Thanks for your help!
Also, you might be trying to group on a related table from a find call that doesn't use joins.
Set your debug level to something greater than 1 so you can see the query log and make sure that Cake isn't doing two queries to fetch your data. If that is the case then the first query is not actually referencing the second table.
If you want to manually force a join in these situations you can use the Ad-Hoc joins method outlined by Nate at the following link.
http://bakery.cakephp.org/articles/view/quick-tip-doing-ad-hoc-joins-in-model-find
I have found two ways to get around this.
The first is to define the second level associacion directly in the model.
Now you will have access to this data everywhere.
It should look something like this.....
var $belongsTo = array(
'Foo' => array(
'className' => 'Foo', //unique name of 1st level join ( Model Name )
'foreignKey' => 'foo_id', //key to use for join
'conditions' => '',
'fields' => '',
'order' => ''
),
'Bar' => array(
'className' => 'Bar', //name of 2nd level join ( Model Name )
'foreignKey' => false,
'conditions' => array(
'Bar.id = Foo.bar_id' //id of 2nd lvl table = associated column in 1st level join
),
'fields' => '',
'order' => ''
)
);
The problem with this method is that it could make general queries more complex than they need be.

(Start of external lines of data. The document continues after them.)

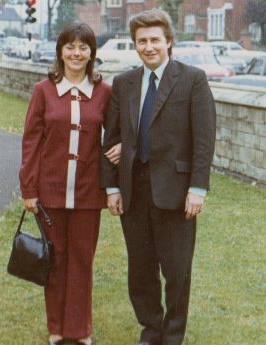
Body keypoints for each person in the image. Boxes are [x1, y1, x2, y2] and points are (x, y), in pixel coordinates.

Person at [101, 8, 216, 345]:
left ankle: (173, 334)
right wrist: (111, 187)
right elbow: (111, 140)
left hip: (177, 193)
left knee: (177, 271)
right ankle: (151, 330)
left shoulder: (193, 79)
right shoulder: (123, 83)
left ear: (169, 42)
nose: (148, 47)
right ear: (135, 45)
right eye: (141, 41)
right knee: (140, 269)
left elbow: (203, 139)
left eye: (154, 40)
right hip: (134, 193)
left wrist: (197, 188)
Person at [19, 21, 120, 345]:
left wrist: (116, 166)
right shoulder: (43, 90)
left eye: (83, 47)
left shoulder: (104, 92)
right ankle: (57, 329)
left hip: (90, 193)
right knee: (55, 260)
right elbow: (31, 142)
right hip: (50, 191)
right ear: (60, 50)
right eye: (70, 46)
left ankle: (79, 331)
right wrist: (29, 189)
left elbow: (115, 138)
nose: (76, 53)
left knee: (81, 262)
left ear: (92, 53)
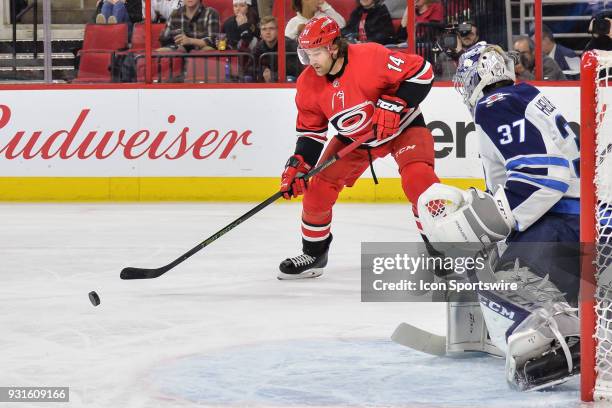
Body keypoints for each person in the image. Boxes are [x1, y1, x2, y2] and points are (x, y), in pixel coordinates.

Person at [420, 42, 580, 390]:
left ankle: (555, 342)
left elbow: (543, 174)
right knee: (488, 250)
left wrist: (489, 220)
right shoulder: (522, 97)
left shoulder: (496, 104)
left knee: (496, 271)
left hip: (563, 222)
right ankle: (532, 327)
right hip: (574, 221)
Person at [278, 16, 440, 279]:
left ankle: (440, 250)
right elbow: (311, 133)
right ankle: (314, 253)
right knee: (317, 189)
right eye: (306, 54)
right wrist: (299, 164)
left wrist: (396, 102)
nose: (311, 61)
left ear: (333, 47)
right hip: (355, 140)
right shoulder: (308, 83)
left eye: (316, 53)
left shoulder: (371, 56)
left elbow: (423, 72)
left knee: (419, 180)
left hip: (402, 128)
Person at [253, 16, 299, 82]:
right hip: (266, 82)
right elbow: (249, 67)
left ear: (278, 30)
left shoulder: (290, 45)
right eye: (264, 29)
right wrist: (263, 70)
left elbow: (294, 70)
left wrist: (274, 75)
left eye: (271, 28)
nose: (267, 32)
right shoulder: (258, 47)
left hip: (287, 82)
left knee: (289, 78)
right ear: (260, 32)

You can thus also add the second level queries directly into te find or paginate statement as follows: (Note: I found that for some reason you can't use the $belongsTo associations in the second level joins and will need to redefine them if they are already defined. eg if 'Foo' is already defined in $belongsTo, you need to create a duplicate 'Foo1' to make the association work, like the example below.)

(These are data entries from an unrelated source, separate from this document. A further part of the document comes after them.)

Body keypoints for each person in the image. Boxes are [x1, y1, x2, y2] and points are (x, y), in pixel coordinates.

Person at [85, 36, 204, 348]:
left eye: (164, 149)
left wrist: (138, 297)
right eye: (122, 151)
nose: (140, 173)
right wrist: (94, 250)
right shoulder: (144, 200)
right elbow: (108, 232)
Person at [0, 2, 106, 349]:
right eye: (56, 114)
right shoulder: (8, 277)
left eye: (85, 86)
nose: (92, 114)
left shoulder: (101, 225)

$options['joins'] = array(
array('table' => 'foos',
'alias' => 'Foo1',
'type' => 'inner',
'conditions' => array(
'CurrentModel.foo_id = Foo1.id'
)
),
array('table' => 'bars',
'alias' => 'Bar',
'type' => 'inner',
'foreignKey' => false,
'conditions' => array(
'Bar.id = Foo1.bar_id'
)
)
);
$options['conditions'] = array('Bar.column' => "value");
$this->paginate = $options;
$[modelname] = $this->paginate();
$this->set(compact('[modelname]'));
I hope this is clear enough to understand and that it helps someone.
Check your recursive value. If it's too limiting, it will ignore the containable links, IIRC. I remember bumping into this a few times. I'd try containing multiple models, but my recursive option was set to 0 and nothing would get pulled. For your example, I'd think that a value of 1 (the default) would suffice, but maybe you've explicitly set it to 0 somewhere?
You can add before your call to find() the following:
$this->Question->order = 'Question.created DESC';
Yeah, I couldn't work out how to sort based on the related/associated model, so ended up using the Set::sort() method. Checkout this article for a good explanation.
// This finds all FAQ articles sorted by:
// Category.sortorder, then Category.id, then Faq.displaying_order
$faqs = $this->Faq->find('all', array('order' => 'displaying_order'));
$faqs = Set::sort($faqs, '{n}.Category.id', 'ASC');
$faqs = Set::sort($faqs, '{n}.Category.sortorder', 'ASC');
...And yes, it should probably be a Category->find() but unfortunately the original developer didn't code it that way, and I didn't wanna rework the views.